BRUSSELS -- Over the objections of consumer groups, the European Parliament passed a bill yesterday to crack down on piracy of products ranging from soccer shirts to digital media.
Rejecting claims that recording companies could use the measure to harass Internet file-sharers in their own homes, the European Union assembly, meeting in Strasbourg, France, used fast-track procedures to approve the bill 330 to 151, with 39 abstentions.
EU ministers were expected to sign off on the new rules within weeks. Member EU governments would then have two years to write them into national law.
Under the bill, convicted counterfeiters could face civil penalties, including seizure of property and bank accounts. Specific penalty amounts were replaced by language calling for damages "proportionate and sufficiently deterrent."
Lawmakers also dropped proposed criminal sanctions sought by the recording industry and the EU's head office, although individual countries are free to add them.
Despite safeguards in the bill, consumer groups complained it still could create problems for people who download music at home for private use.
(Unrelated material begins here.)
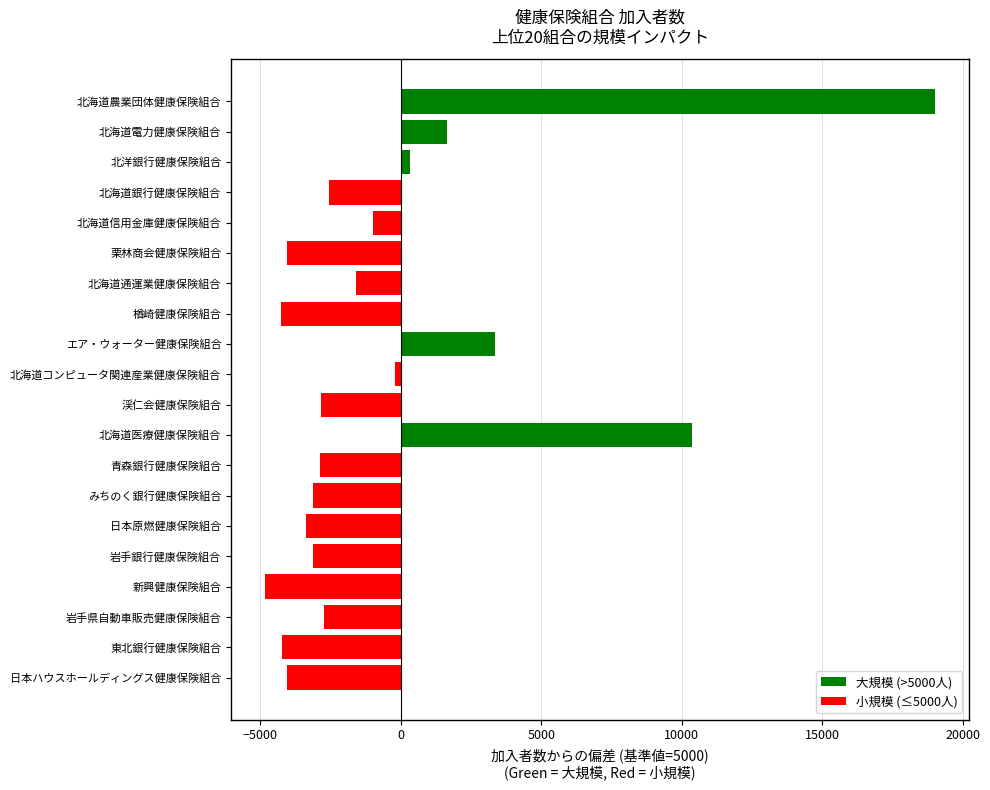

How many bars are there in total?

20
The bill gives intellectual property holders, with court approval, the power to seize goods and freeze bank accounts before suspects can mount a defense. While the provision is designed to prevent evidence destruction, critics worry that it could be abused.
Jim Murray of BEUC, the European consumer organization, said the new rules would "give industry a weapon to intimidate consumers in their own homes."
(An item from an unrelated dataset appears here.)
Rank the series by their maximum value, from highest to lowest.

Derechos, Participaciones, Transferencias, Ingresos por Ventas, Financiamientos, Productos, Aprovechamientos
EU lawmakers and officials insisted, however, that consumers would be well protected. Parliament approved an amendment that said the measures "need be applied only for breaches committed on a commercial scale," and not to consumers "acting in good faith" who download music for their own use at home.
"Contrary to the hysteria, there is no questions of dawn raids on teenagers in their homes," said British Socialist Arlene McCarthy.
EU Internal Market Commissioner Frits Bolkestein said the aim was "keeping the emphasis on catching the 'big fish' rather than the 'tiddlers' who commit relatively harmless acts like downloading a couple of tracks off the Internet for their own use."
But Andreas Dietl of European Digital Rights, a group that represents 14 privacy and civil rights organizations, questioned who gets to decide when a computer meets the threshold of commercial use.
The EU head office estimates piracy cost the bloc's legitimate economy nearly $10 billion a year between 1998 and 2001.
The new legislation aims to create one set of rules for the EU, including the 10 nations that join on May 1. It would replace the patchwork of national laws that send counterfeiters in some countries to jail and let others walk free.
EU governments will also have to update their laws to make sure trademarks are respected and allow trade associations to take counterfeiters to court.